Они подошли к остановке. Он через силу, изо всех сил пытаясь скрыть наваливающуюся тоску, посмотрел на нее. В ее глазах светились две золотые точки, по одной в каждой блестящей ласковой радужке, — отражения близкого фонаря.
— Наташа… да, честное слово.
Ему не то что не хотелось — было мучительно трудно идти в аптеку, как и вообще что-то делать и куда-то идти, — но ему не хотелось ее огорчать.
— Смотри, ты дал честное слово.
Светясь и урча, подошел троллейбус.
— До свидания… Миша, — ласково сказала она.
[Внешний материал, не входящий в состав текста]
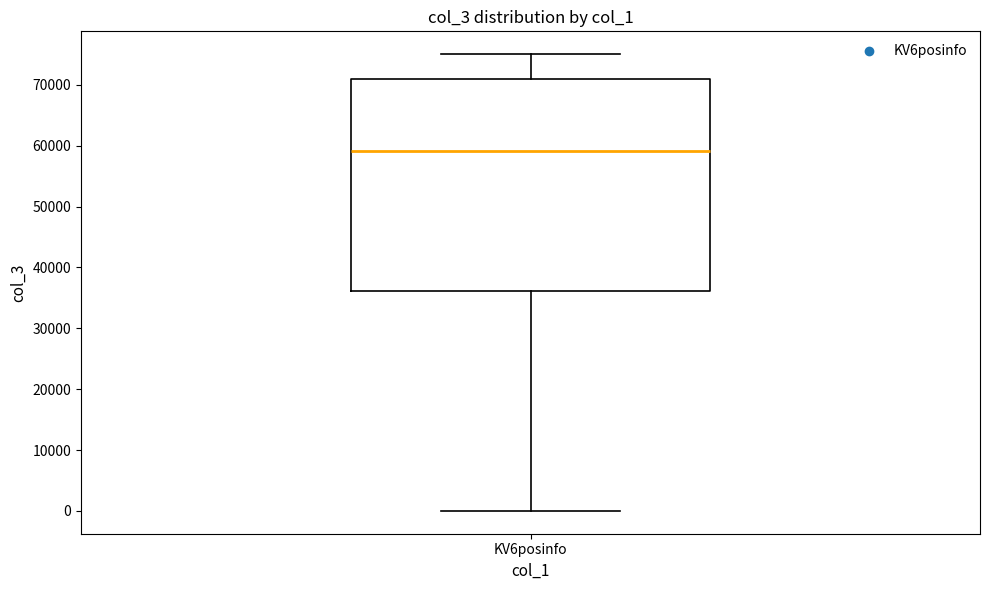

Read this box plot against the y-axis: the position of the median line, the range covered by the box, and the ends of both whiskers. The values are not printed on the chart, so give them approximately, as read against the axis.

median 59000, box 36000 to 71000, whiskers 0 to 75000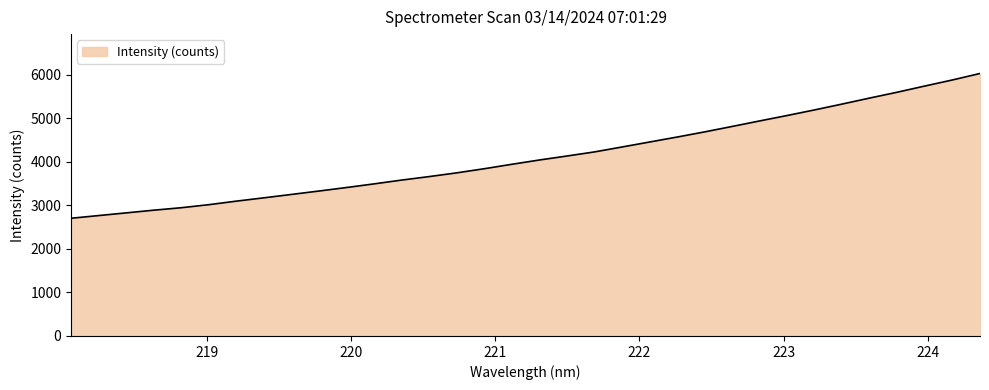

What is the smallest value displayed?

2704.7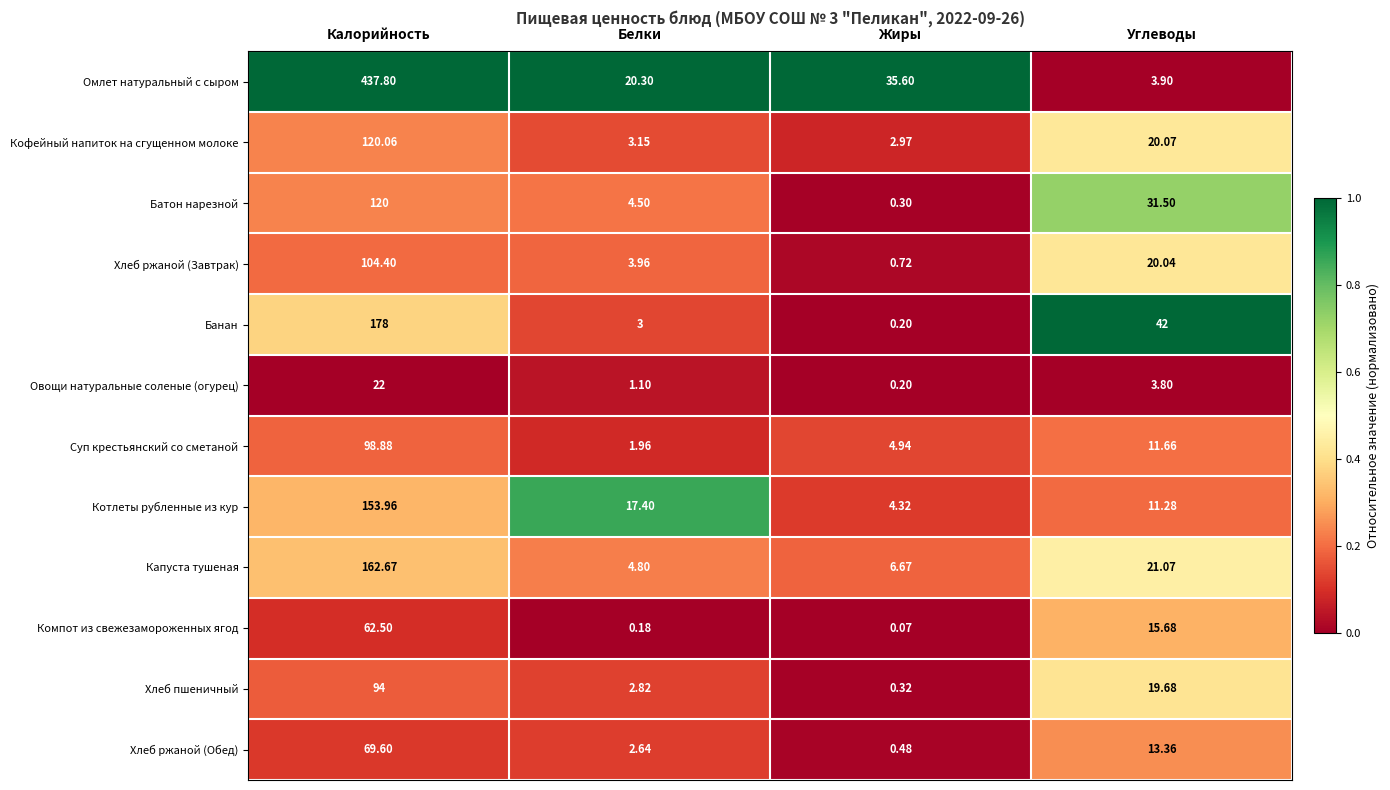

Which label corresponds to the smallest value in the chart?

Жиры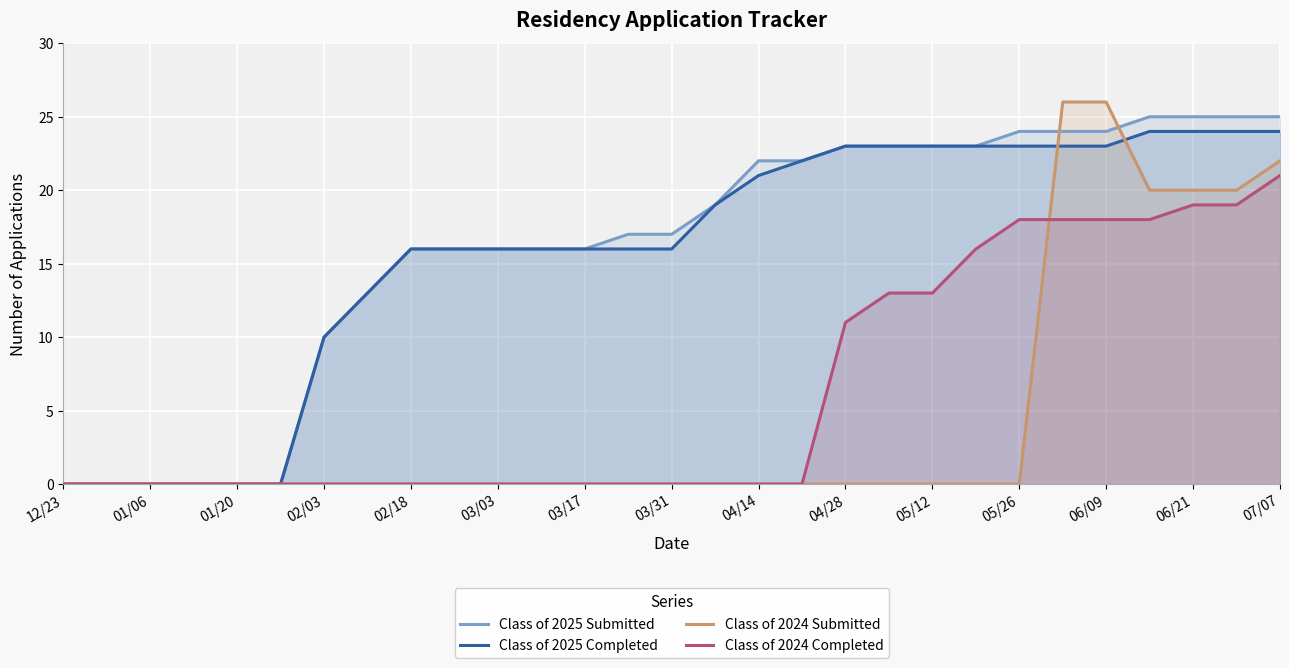

The value of Class of 2024 Completed at 04/28 is -11. True or false?

False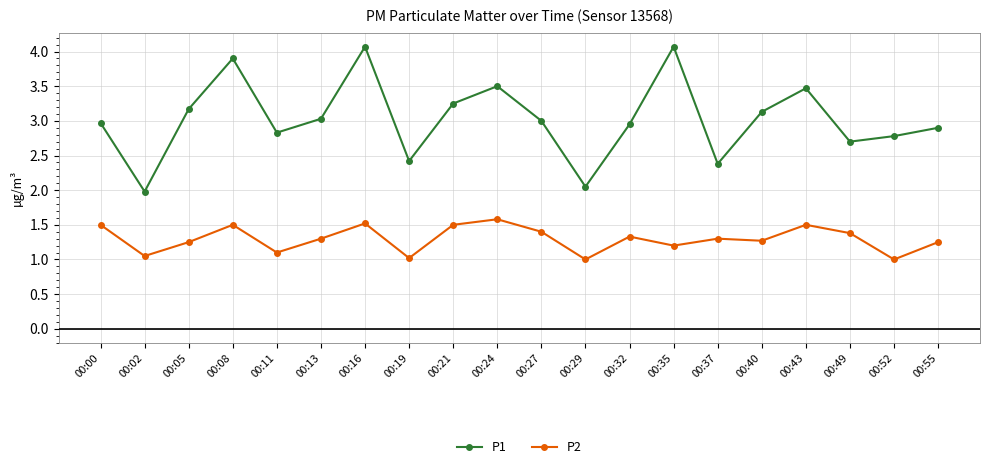

Rank the series by their average value, from highest to lowest.

P1, P2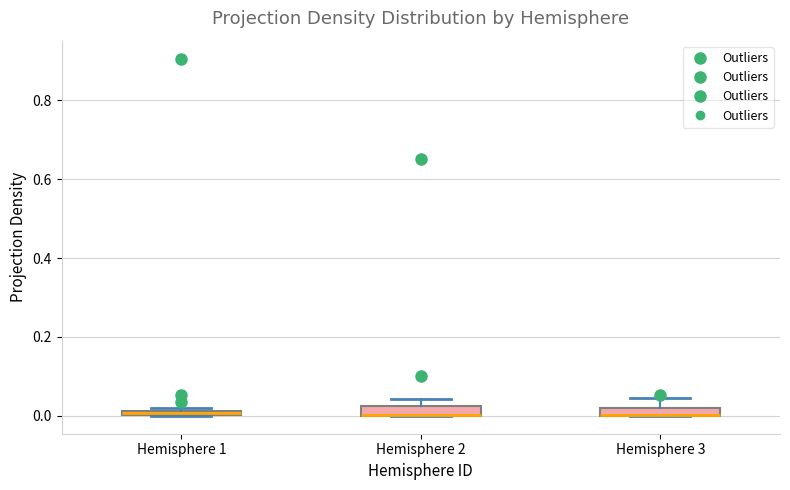

Where is the lower edge of the box for Hemisphere 1 on the y-axis? The values are not printed on the chart, so give them approximately, as read against the axis.

0.00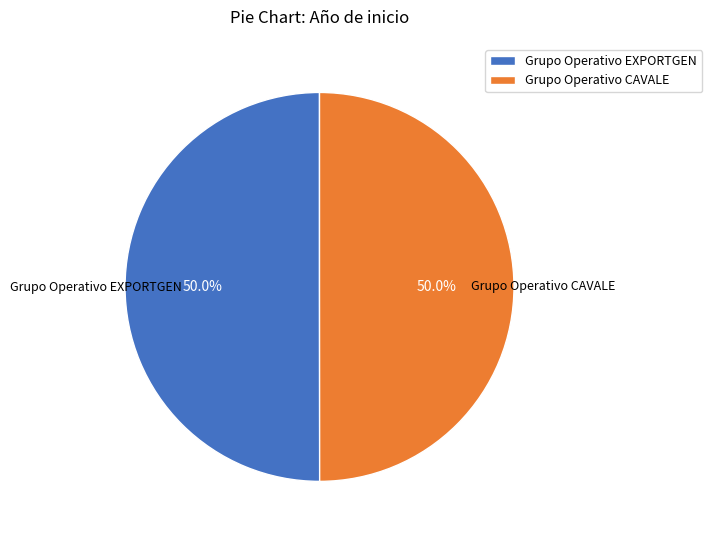

What percentage is the Grupo Operativo EXPORTGEN slice, to the nearest percent?

50%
Она еще редко называла его по имени. — Ты… не переживай, ладно?
— Спасибо, — сказал он — и поцеловал ее во второй раз в жизни, и она поцеловала его. — Я не переживаю, ну что ты… Ты не переживай. Всё будет хорошо. Когда ты приедешь?
— В пятницу.
Лязгнули двери; она вошла и помахала ему рукой, по-детски сгибая и разгибая пальцы в разноцветной вязаной варежке. Он так же помахал ей в ответ. Двери схлопнулись с гуденьем и скрежетом; троллейбус ушел — синий, почему-то не изуродованный рекламой троллейбус с ярко-желтой опояскою окон. Улица была длинной, и он долго смотрел на ее силуэт в заднем окне. Потом со стоном вздохнул и пошел в аптеку.